Der Vermittlungsausschuss ist ein ständiger Ausschuss, in den Bundestag und Bundesrat je 16 Mitglieder entsenden (§ 1 GO VA). Für jedes Mitglied ist ein Stellvertreter zu bestellen, der ebenfalls Mitglied der entsendenden Körperschaft sein muss und nur an Sitzungen teilnehmen darf, soweit eine Vertretung notwendig ist (§ 3 GO VA). Die auf den Bundestag entfallenden Mitglieder werden entsprechend den dortigen Mehrheitsverhältnissen benannt, während die Bundesratsmitglieder des Vermittlungsausschusses nach dem Prinzip der Ländergleichheit entsandt werden; jedes Land hat demnach einen Sitz.
Die Bundesregierung hat im Vermittlungsausschuss lediglich ein Teilnahme- und Rede-, aber kein Mitberatungsrecht (Artikel 43 Absatz 2 GG, § 5 GO VA). Der Vermittlungsausschuss kann nach Artikel 43 Absatz 1 GG die Anwesenheit jedes Mitgliedes der Bundesregierung verlangen. Die Bundesregierung spielt in der Praxis des Vermittlungsverfahrens eine wichtige Rolle, weil sie dem Vermittlungsausschuss fachliche Unterstützung leistet. Ähnlich wie in den Ausschusssitzungen des Bundestages haben die Vertreter des federführenden Ressorts die Aufgabe, die Mitglieder des Vermittlungsausschusses fachlich zu beraten und Formulierungshilfen zu erstellen.
Nach § 4 GO VA ist innerhalb einer Wahlperiode lediglich viermal ein personeller Wechsel eines ordentlichen oder stellvertretenden Ausschussmitgliedes zulässig. Entsprechend seiner Funktion, tragfähige Kompromisslösungen zu erarbeiten, ist der Vermittlungsausschuss kein Gremium von Experten, sondern von Persönlichkeiten des politischen Lebens, die möglichst parteiübergreifende Autorität haben.
An Sitzungen des Vermittlungsausschusses können nach § 6 GO VA Personen, die nicht Mitglied des Vermittlungsausschusses sind, nur teilnehmen, wenn dies ausdrücklich vom Vermittlungsausschuss beschlossen wird. Nach § 8 GO VA werden Beschlüsse mit der Mehrheit der Stimmen der anwesenden Mitglieder des Vermittlungsausschusses gefasst. Die Beschlussfähigkeit ist in § 7 GO VA geregelt.

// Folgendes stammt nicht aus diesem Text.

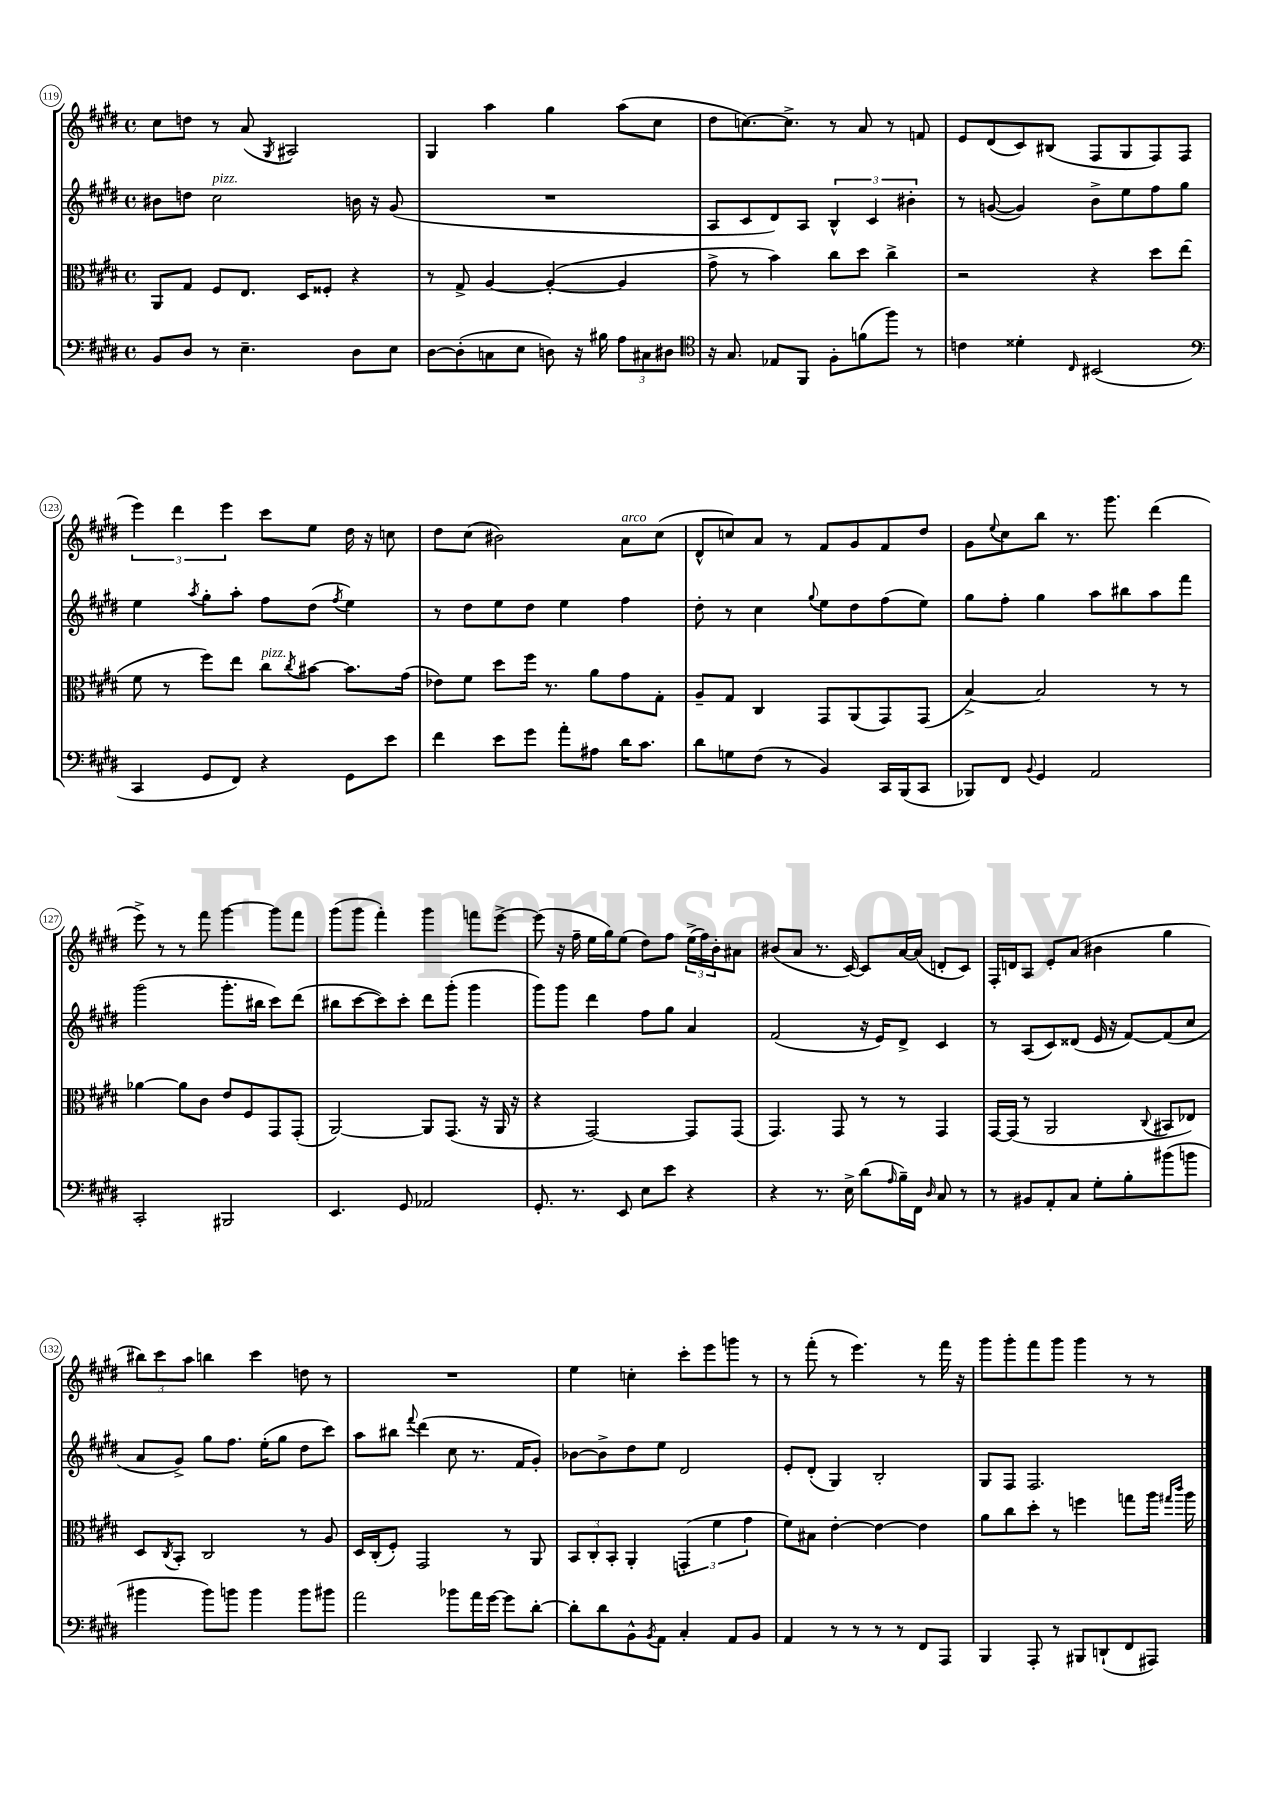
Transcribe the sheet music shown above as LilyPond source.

<<
\new StaffGroup <<
\new Staff = "s0" {
    \clef treble \key e \major \defaultTimeSignature \time 4/4
    cis''8 d''8 r8 a'8( \acciaccatura { gis8 } ais2) |
    gis4 a''4 gis''4 a''8( cis''8 |
    dis''8 c''8.~) c''8.-> r8 a'8 r8 f'8 |
    e'8 dis'8( cis'8) bis8( fis8 gis8 fis8) fis8( |
    \tuplet 3/2 { e'''4) dis'''4 e'''4 } cis'''8 e''8 dis''16 r16 c''8 |
    dis''8 cis''8( bis'2) a'8^\markup { \italic "arco" } cis''8( |
    dis'8-^ c''8) a'8 r8 fis'8 gis'8 fis'8 dis''8 |
    gis'8 \appoggiatura { e''8 } cis''8 b''8 r8. gis'''8. dis'''4( |
    e'''8->) r8 r8 fis'''8 gis'''4~ gis'''8 fis'''8 |
    gis'''8( gis'''8 fis'''4-.) gis'''4 f'''8 e'''8~-> |
    e'''8( r16 fis''16-- e''16 gis''16) e''8( dis''8) fis''8 \tuplet 3/2 { e''16->( fis''16) b'16-. } ais'8 |
    bis'8( a'8 r8. cis'16~) cis'8 a'16~ a'16( d'8-. cis'8) |
    fis16-. d'16 a8 e'8-. a'8( bis'4 gis''4 |
    \tuplet 3/2 { bis''8) cis'''8 a''8 } b''4 cis'''4 d''8 r8 |
    R1 |
    e''4 c''4-. cis'''8-. e'''8 g'''8 r8 |
    r8 fis'''8-.( r8 e'''4.) r8 fis'''16 r16 |
    gis'''8 gis'''8-. fis'''8 gis'''8 gis'''4 r8 r8 \bar "|." |
}
\new Staff = "s1" {
    \clef treble \key e \major \defaultTimeSignature \time 4/4
    bis'8 d''8 cis''2^\markup { \italic "pizz." } b'16 r16 gis'8( |
    R1 |
    a8 cis'8 dis'8) a8 \tuplet 3/2 { b4-^ cis'4 bis'4-. } |
    r8 g'8~( g'4) b'8-> e''8 fis''8 gis''8 |
    e''4 \acciaccatura { a''8 } gis''8-. a''8-. fis''8 dis''8( \acciaccatura { fis''8 } e''4) |
    r8 dis''8 e''8 dis''8 e''4 fis''4 |
    dis''8-. r8 cis''4 \appoggiatura { gis''8 } e''8 dis''8 fis''8( e''8) |
    gis''8 fis''8-. gis''4 a''8 bis''8 a''8 fis'''8 |
    gis'''2( gis'''8.-. bis''16 cis'''8) dis'''8( |
    bis''8 cis'''8~ cis'''8) cis'''8-. dis'''8 gis'''8-.( gis'''4 |
    gis'''8) gis'''8 dis'''4 fis''8 gis''8 a'4 |
    fis'2( r16 e'16) dis'8-> cis'4 |
    r8 a8( cis'8) disis'8( e'16 r16 fis'8~) fis'8( cis''8 |
    a'8 gis'8->) gis''8 fis''8. e''16-.( gis''8 dis''8 cis'''8) |
    a''8 bis''8 \appoggiatura { fis'''8 } dis'''4( cis''8 r8. fis'16 gis'8-.) |
    bes'8~ bes'8-> dis''8 e''8 dis'2 |
    e'8-. dis'8-.( gis4) b2-. |
    gis8 fis8 fis2. \bar "|." |
}
\new Staff = "s2" {
    \clef alto \key e \major \defaultTimeSignature \time 4/4
    a,8 gis8 fis8 e8. dis16 fisis8-. r4 |
    r8 gis8-> a4~ a4~-.( a4 |
    gis'8-> r8 b'4) cis''8 dis''8 cis''4-> |
    r2 r4 dis''8 e''8( |
    fis'8 r8 fis''8) e''8 cis''8^\markup { \italic "pizz." } \acciaccatura { cis''8 } bis'8~ bis'8. gis'16( |
    ees'8) fis'8 dis''8 fis''16 r8. a'8 gis'8 gis8-. |
    a8-- gis8 cis4 gis,8 a,8( gis,8) gis,8( |
    b4~->) b2 r8 r8 |
    aes'4~ aes'8 cis'8 e'8 fis8 gis,8 gis,8-.( |
    a,2~) a,8 gis,8.( r16 a,16 r16 |
    r4 gis,2~) gis,8 gis,8( |
    gis,4.) gis,8 r8 r8 gis,4 |
    gis,16~ gis,16( r8 a,2 \appoggiatura { cis8 } bis,8 ees8) |
    dis8 \acciaccatura { cis8 } b,8-. cis2 r8 a8 |
    dis16 cis16-.( fis8-.) gis,2 r8 a,8 |
    \tuplet 3/2 { b,8 cis8-. b,8-. } a,4-. \tuplet 3/2 { g,4-.( fis'4 gis'4 } |
    fis'8) bis8 e'4~-. e'4~ e'4 |
    a'8 cis''8 dis''8-. r8 f''4 g''8 a''16 \grace { gis''16 cis'''16 } a''16 \bar "|." |
}
\new Staff = "s3" {
    \clef bass \key e \major \defaultTimeSignature \time 4/4
    b,8 dis8 r8 e4.-- dis8 e8 |
    dis8~ dis8-.( c8 e8 d8) r16 bis16 \tuplet 3/2 { a8 cis8 dis8 } |
    \clef tenor r16 gis8. ees8 fis,8 fis8-. f'8( fis''8) r8 |
    c'4 disis'4-. \grace { cis16 } bis,2( |
    \clef bass cis,4 gis,8 fis,8) r4 gis,8 e'8 |
    fis'4 e'8 gis'8 a'8-. ais8 dis'16 cis'8. |
    dis'8 g8 fis8( r8 b,4) cis,16 b,,16( cis,8 |
    bes,,8) fis,8 \appoggiatura { b,8 } gis,4 a,2 |
    cis,2-. bis,,2 |
    e,4. gis,8 aes,2 |
    gis,8.-. r8. e,8 e8 e'8 r4 |
    r4 r8. e16-> dis'8( \grace { a16 } b16--) fis,16 \grace { dis16 } cis8 r8 |
    r8 bis,8 a,8-. cis8 gis8-. b8-. bis'8( b'8 |
    bis'4 bis'8) b'8 b'4 b'8 bis'8 |
    a'2 bes'8 a'16 gis'16~ gis'8 dis'8~-. |
    dis'8-. dis'8 b,8-^ \acciaccatura { b,8 } a,8 cis4-. a,8 b,8 |
    a,4 r8 r8 r8 r8 fis,8 a,,8 |
    b,,4 a,,8-. r8 bis,,8 d,8-!( fis,8 ais,,8) \bar "|." |
}
>>
>>
\layout { \context { \Score currentBarNumber = #119 \override BarNumber.stencil = #(make-stencil-circler 0.1 0.3 ly:text-interface::print) } }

Geschäftsstelle des Vermittlungsausschusses
Die administrative Vorbereitung und Durchführung des Vermittlungsverfahrens obliegt der Geschäftsstelle des Vermittlungsausschusses, die beim Rechtsausschuss des Bundesrates eingerichtet ist. Sie ist verpflichtet, politische Neutralität zu wahren, und ist mithin kein politisches Organ, sondern nimmt – wie die Ausschüsse des Bundestages – reine Dienstleistungsaufgaben wahr.

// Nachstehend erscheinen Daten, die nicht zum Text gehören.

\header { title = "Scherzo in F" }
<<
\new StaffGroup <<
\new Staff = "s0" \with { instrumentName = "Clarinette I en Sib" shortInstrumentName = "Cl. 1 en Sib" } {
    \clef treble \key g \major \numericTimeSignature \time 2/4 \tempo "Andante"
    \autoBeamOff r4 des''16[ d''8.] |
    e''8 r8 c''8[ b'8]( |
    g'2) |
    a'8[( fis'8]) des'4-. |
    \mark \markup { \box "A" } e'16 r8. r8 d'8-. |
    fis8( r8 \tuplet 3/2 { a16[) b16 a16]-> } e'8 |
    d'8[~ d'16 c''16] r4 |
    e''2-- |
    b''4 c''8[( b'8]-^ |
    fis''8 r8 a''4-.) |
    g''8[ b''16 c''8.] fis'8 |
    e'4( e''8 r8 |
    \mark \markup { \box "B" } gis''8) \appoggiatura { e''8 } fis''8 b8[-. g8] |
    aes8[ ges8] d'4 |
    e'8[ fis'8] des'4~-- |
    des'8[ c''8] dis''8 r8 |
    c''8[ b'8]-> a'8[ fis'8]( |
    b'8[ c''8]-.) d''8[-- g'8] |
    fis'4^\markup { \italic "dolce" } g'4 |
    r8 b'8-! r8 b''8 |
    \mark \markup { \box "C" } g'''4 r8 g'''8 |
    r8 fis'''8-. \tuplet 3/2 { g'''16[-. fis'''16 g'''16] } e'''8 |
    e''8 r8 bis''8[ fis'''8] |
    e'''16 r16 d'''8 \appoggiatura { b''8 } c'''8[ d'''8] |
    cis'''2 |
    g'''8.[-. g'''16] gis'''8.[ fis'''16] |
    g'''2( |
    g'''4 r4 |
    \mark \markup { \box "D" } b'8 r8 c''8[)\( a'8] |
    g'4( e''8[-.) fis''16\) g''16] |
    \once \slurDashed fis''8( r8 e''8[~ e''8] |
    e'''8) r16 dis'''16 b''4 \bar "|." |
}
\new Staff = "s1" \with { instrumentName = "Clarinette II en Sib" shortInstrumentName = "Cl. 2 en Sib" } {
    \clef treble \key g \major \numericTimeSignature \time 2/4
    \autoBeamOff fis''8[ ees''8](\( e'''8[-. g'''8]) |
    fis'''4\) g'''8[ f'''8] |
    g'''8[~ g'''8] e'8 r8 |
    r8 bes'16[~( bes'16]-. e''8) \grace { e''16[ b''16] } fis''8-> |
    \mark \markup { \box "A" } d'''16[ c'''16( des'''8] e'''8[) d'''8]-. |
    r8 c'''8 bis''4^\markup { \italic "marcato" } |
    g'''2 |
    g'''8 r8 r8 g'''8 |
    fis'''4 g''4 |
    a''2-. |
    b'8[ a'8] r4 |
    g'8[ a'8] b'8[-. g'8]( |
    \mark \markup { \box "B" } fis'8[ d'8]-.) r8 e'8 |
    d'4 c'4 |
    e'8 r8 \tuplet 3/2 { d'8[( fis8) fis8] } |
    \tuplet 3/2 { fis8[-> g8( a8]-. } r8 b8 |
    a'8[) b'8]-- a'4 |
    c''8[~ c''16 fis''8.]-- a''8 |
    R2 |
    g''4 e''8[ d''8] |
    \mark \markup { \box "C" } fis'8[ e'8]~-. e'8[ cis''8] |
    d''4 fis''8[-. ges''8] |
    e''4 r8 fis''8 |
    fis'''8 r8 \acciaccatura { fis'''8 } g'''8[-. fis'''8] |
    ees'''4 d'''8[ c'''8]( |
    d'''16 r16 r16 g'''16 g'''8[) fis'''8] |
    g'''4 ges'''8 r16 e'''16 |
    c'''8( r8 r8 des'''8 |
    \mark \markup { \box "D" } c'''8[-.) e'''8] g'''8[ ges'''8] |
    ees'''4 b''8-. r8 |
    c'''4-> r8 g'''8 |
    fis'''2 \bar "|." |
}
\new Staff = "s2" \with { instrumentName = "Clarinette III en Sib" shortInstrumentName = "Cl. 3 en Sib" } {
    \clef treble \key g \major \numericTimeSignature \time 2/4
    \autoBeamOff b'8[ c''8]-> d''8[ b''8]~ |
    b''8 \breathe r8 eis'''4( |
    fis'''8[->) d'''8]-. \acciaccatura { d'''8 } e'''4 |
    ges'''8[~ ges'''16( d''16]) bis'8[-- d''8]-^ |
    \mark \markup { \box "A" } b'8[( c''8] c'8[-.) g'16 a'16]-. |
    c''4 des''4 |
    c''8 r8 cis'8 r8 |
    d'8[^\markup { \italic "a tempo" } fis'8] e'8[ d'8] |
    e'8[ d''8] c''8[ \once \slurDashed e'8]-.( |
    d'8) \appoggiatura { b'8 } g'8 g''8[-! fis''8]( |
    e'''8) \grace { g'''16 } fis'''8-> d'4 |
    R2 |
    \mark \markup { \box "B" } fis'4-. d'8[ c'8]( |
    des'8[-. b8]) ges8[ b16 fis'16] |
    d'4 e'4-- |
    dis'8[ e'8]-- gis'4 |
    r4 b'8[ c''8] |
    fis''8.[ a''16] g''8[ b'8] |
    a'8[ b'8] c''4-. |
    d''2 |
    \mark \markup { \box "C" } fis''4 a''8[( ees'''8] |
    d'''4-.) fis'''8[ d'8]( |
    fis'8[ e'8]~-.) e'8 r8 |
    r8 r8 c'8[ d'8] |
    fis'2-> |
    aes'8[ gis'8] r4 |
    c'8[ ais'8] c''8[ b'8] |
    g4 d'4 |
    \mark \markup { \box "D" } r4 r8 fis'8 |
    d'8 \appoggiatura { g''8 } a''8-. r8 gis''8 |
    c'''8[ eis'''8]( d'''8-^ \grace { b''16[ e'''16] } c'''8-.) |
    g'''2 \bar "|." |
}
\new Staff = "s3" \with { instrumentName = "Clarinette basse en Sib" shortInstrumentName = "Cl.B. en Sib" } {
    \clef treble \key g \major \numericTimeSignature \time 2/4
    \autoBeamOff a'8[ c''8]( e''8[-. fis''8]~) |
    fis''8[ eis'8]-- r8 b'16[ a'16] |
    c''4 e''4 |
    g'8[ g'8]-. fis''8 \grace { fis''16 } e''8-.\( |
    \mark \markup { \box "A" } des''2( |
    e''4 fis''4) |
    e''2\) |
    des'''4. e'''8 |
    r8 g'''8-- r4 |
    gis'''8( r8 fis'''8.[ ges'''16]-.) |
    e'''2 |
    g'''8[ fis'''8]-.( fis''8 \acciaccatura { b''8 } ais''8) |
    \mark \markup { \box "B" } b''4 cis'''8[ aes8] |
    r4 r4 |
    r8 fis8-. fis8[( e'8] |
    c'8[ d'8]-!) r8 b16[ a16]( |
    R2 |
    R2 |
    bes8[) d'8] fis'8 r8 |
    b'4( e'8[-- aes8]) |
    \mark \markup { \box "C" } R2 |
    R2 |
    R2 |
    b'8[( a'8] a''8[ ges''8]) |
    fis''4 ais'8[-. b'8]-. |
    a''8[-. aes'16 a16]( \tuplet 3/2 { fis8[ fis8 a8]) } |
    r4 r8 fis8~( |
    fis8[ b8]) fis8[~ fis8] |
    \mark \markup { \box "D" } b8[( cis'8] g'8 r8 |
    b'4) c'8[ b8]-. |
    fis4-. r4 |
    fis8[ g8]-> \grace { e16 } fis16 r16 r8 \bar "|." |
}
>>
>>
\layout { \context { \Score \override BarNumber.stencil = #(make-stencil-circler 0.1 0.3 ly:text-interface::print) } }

Ablauf des Vermittlungsverfahrens
Die Terminierung der Sitzungen des Vermittlungsausschusses folgt politischen Absprachen. Die Ladungsfrist beträgt fünf Tage ab Abgang der Ladung (§ 7 Absatz 2 GO VA). Bei komplexen Vorlagen sind ausführliche Vor- und Zwischenberatungen des Vermittlungsausschusses die Regel. Ferner können – was bei umfangreichen und schwierigen Materien ebenfalls häufig vorkommt – Arbeitsgruppen eingesetzt werden, die bestimmte Themenbereiche vorbereitend beraten und damit die Abschlussberatung des Plenums erleichtern. Für das Beratungsverfahren gibt es keine besonderen Formvorschriften oder Fristen. Insbesondere aus dem ungeschriebenen Verfassungsgrundsatz der Organtreue dürfte sich jedoch ergeben, dass der Vermittlungsausschuss nicht befugt ist, die Behandlung einer Vorlage zu verschleppen. Er ist vielmehr verpflichtet, diese zügig, d.h. zumindest in angemessener Zeit, zu behandeln.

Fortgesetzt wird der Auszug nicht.